Wednesday 12 December 2012

Miss, Why Can't We Study Happy Books?

This is something I've been asked many times, by different groups of students. It's true that we rarely do study books which are entirely happy (or sometimes, happy at all). Here's a representative list of some texts I've taught over the last few years, most for A Level, some for GCSE:

  • Alexander Masters: Stuart, A Life Backwards (features homelessness, addiction, crime)
  • Shakespeare: Othello, King Lear (great tragedy)
  • Arthur Miller: Death of a Salesman, A View From the Bridge (modern tragedy)
  • John Steinbeck: Of Mice and Men (isolation, dashed plans, inevitable death)
  • Sylvia Plath: Ariel (mental illness, marital breakdown, suicide)
  • Khaled Hosseini: The Kite Runner (rape, cowardice, betrayal)

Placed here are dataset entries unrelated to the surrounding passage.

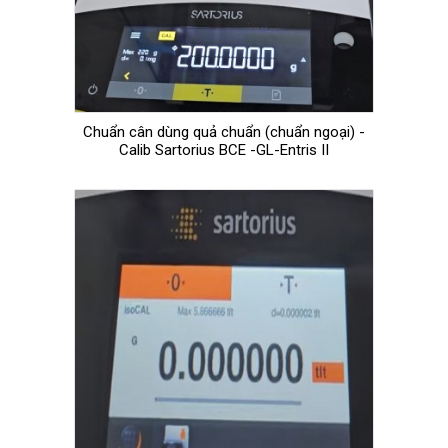
Chuẩn cân dùng quả chuẩn (chuẩn ngoại) -
Calib Sartorius BCE -GL-Entris II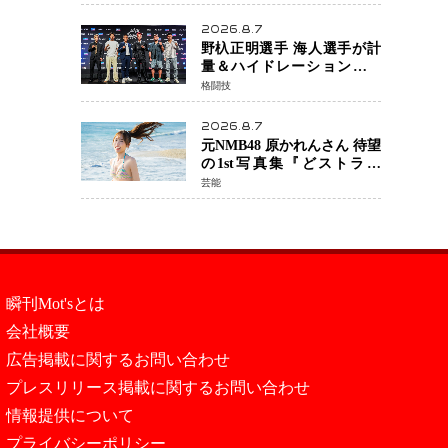
日公開 未来の自分との対話
を描く注目作
2026.8.7
野杁正明選手 海人選手が計
量＆ハイドレーションテス
トをクリア「ONE
格闘技
SAMURAI 2」決戦へ万全の
準備整う
2026.8.7
元NMB48 原かれんさん 待望
の1st写真集『どストライ
ク』発売決定 バリで魅せる
芸能
25歳の新境地
瞬刊Mot'sとは
会社概要
広告掲載に関するお問い合わせ
プレスリリース掲載に関するお問い合わせ
情報提供について
プライバシーポリシー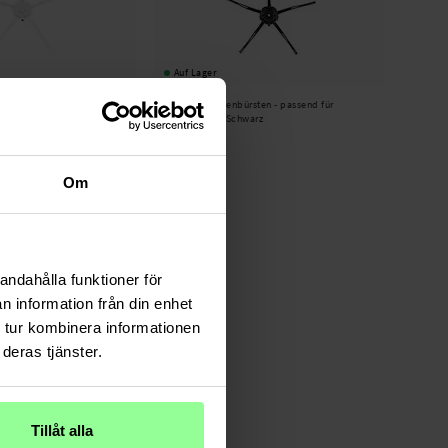
Auf Lager
rsten - passend für
2er-Pack Seitenbürsten - passend für
ß
Roborock E5 Schwarz
7,95 €
Om
andahålla funktioner för
n information från din enhet
 tur kombinera informationen
deras tjänster.
Tillåt alla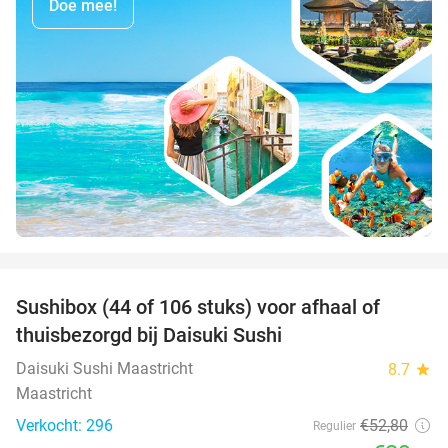
Doe mee!
favorite_border
Sushibox (44 of 106 stuks) voor afhaal of
44%
thuisbezorgd bij Daisuki Sushi
Daisuki Sushi Maastricht
8.7
star
Maastricht
Verkocht: 296
€52
,80
Regulier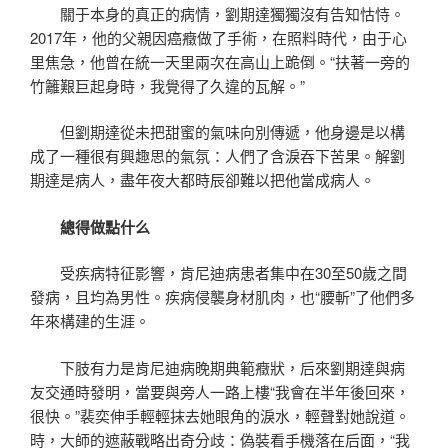
關于本身的真正的病情，劉期達獨獨沒有告知怙恃。
2017年，他的父親因癌癥做了手術，在照料時代，由于心
里焦急，他曾在統一天里兩次在高山上跪倒。“扶著一旁的
竹籬艱巨起身時，我覺得了久違的瓦解。”
但劉期達從未把甜蜜的氣味向別傳遞，他身邊是以構
成了一種很有興趣思的氣氛：人們了含淚吞下苦果。解劉
期達是病人，盡年夜大都時辰卻難以把他當成病人。
總得做點什么
受疾病特征影響，肯尼迪病患者集中在30至50歲之間
發病，且均為男性。疾病侵襲身材肌肉，也“腰斬”了他們多
年來構建的生涯。
下肢有力是肯尼迪病晚期典範癥狀，后來劉期達與病
友交通時發明，當要與旁人一路上樓“我會在半年後回來，
很快。”裴奕伸手輕輕抹去她眼角的淚水，輕聲對她說道。
時，大師的遮蔽戰略出奇分歧：偽裝看手機落在后面，“我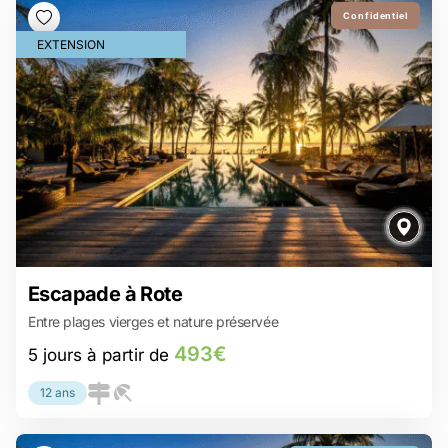
Confidentiel
EXTENSION
493€
Escapade à Rote
5 jours à partir de
Entre plages vierges et nature préservée
Un boutique resort confidentiel sur Rote.
Des plages désertes et sauvages.
493€
5 jours à partir de
Des spots de surf réputés à proximité.
Une atmosphère calme et intimiste.
Une expérience de luxe simple et authentique.
12 ans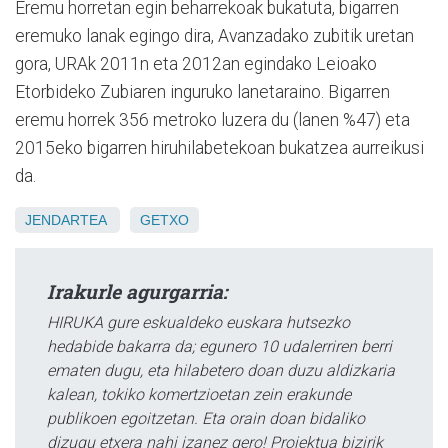
Eremu horretan egin beharrekoak bukatuta, bigarren
eremuko lanak egingo dira, Avanzadako zubitik uretan
gora, URAk 2011n eta 2012an egindako Leioako
Etorbideko Zubiaren inguruko lanetaraino. Bigarren
eremu horrek 356 metroko luzera du (lanen %47) eta
2015eko bigarren hiruhilabetekoan bukatzea aurreikusi
da.
JENDARTEA
GETXO
Irakurle agurgarria:
HIRUKA gure eskualdeko euskara hutsezko
hedabide bakarra da; egunero 10 udalerriren berri
ematen dugu, eta hilabetero doan duzu aldizkaria
kalean, tokiko komertzioetan zein erakunde
publikoen egoitzetan. Eta orain doan bidaliko
dizugu etxera nahi izanez gero! Proiektua bizirik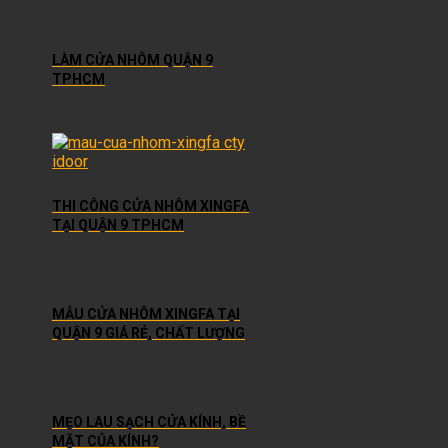
LÀM CỬA NHÔM QUẬN 9
TPHCM
THI CÔNG CỬA NHÔM XINGFA
TẠI QUẬN 9 TPHCM
MẪU CỬA NHÔM XINGFA TẠI
QUẬN 9 GIÁ RẺ, CHẤT LƯỢNG
MẸO LAU SẠCH CỬA KÍNH, BỀ
MẶT CỦA KÍNH?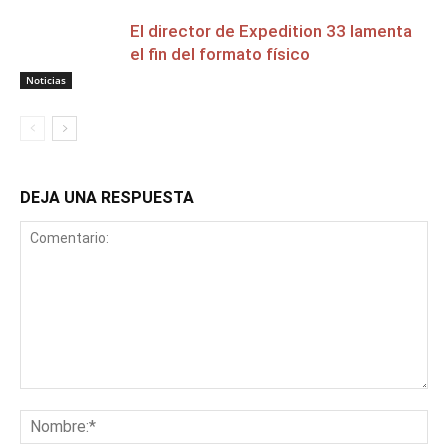
El director de Expedition 33 lamenta
el fin del formato físico
Noticias
DEJA UNA RESPUESTA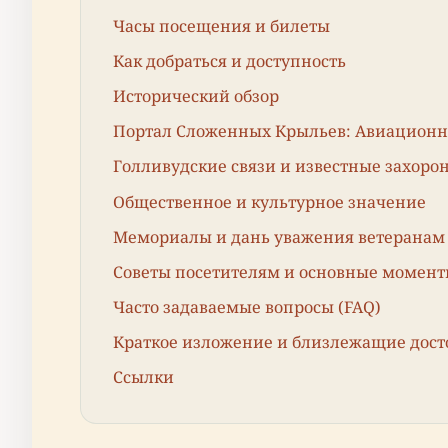
Часы посещения и билеты
Как добраться и доступность
Исторический обзор
Портал Сложенных Крыльев: Авиационн
Голливудские связи и известные захоро
Общественное и культурное значение
Мемориалы и дань уважения ветеранам
Советы посетителям и основные момен
Часто задаваемые вопросы (FAQ)
Краткое изложение и близлежащие дос
Ссылки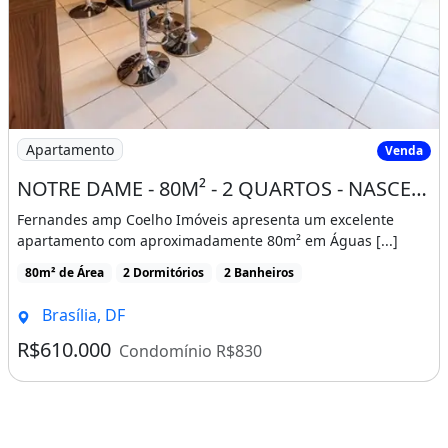
Características do apartamento:
Churrasqueira
Sauna
Ar-Condicionado
Imagem: NOTRE DAME - 80M² - 2 QUARTOS - NASCENTE
Apartamento
Venda
Piscina
Espaço Gourmet
NOTRE DAME - 80M² - 2 QUARTOS - NASCENTE - LAZER COMPLETO - ÁGUAS CLARAS
Quadra Poliesportiva
Fernandes amp Coelho Imóveis apresenta um excelente
apartamento com aproximadamente 80m² em Águas [...]
Salão De Festas
Academia
80m² de Área
2 Dormitórios
2 Banheiros
Salão De Jogos
Brasília, DF
Conexão À Internet
R$610.000
Condomínio R$830
Ar-condicionado
Churrasqueira
Guarda roupa
Piscina
Varanda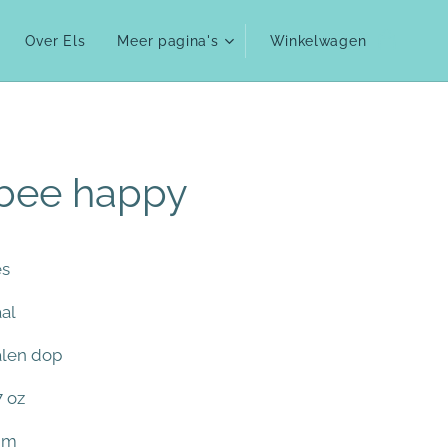
Over Els
Meer pagina's
Winkelwagen
 bee happy
es
aal
talen dop
7 oz
mm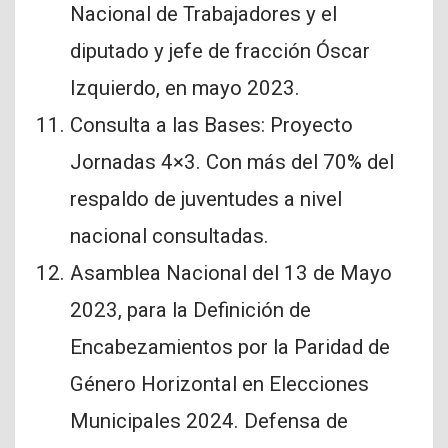
Nacional de Trabajadores y el
diputado y jefe de fracción Óscar
Izquierdo, en mayo 2023.
Consulta a las Bases: Proyecto
Jornadas 4×3. Con más del 70% del
respaldo de juventudes a nivel
nacional consultadas.
Asamblea Nacional del 13 de Mayo
2023, para la Definición de
Encabezamientos por la Paridad de
Género Horizontal en Elecciones
Municipales 2024. Defensa de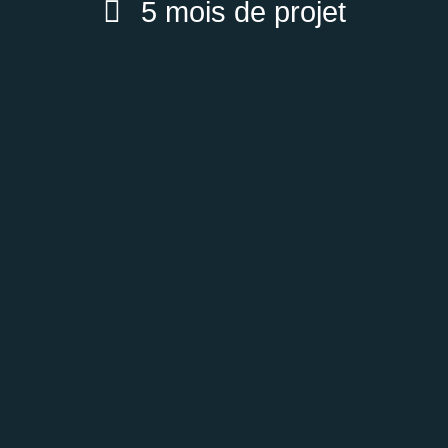
5 mois de projet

See? But then, when did you ever see a 'happy' text on a reading list? Here are some of the things that usually feature in my answer:
  • Conflict IS story. There's simply no narrative in 'everyone has what they want/need; everything's fine'. (The common answer to this is: But what about a happy ending? Couldn't we at least have that?)
  • 'Serious' literature, which provokes thought, is often heavier in tone than more 'popular' literature. I can't explain why in any kind of satisfactory manner (which might tell you something about my views on the canon...), but happier writing is often taken less seriously.
  • Have you ever tried writing a happy story, or poem, or song: it's hard! Or at least, hard to do without producing something cheesy, and cheese is not usually welcome on GCSE/A Level/uni reading lists.
Do you have any suggestions for other answers I could give? What would you say?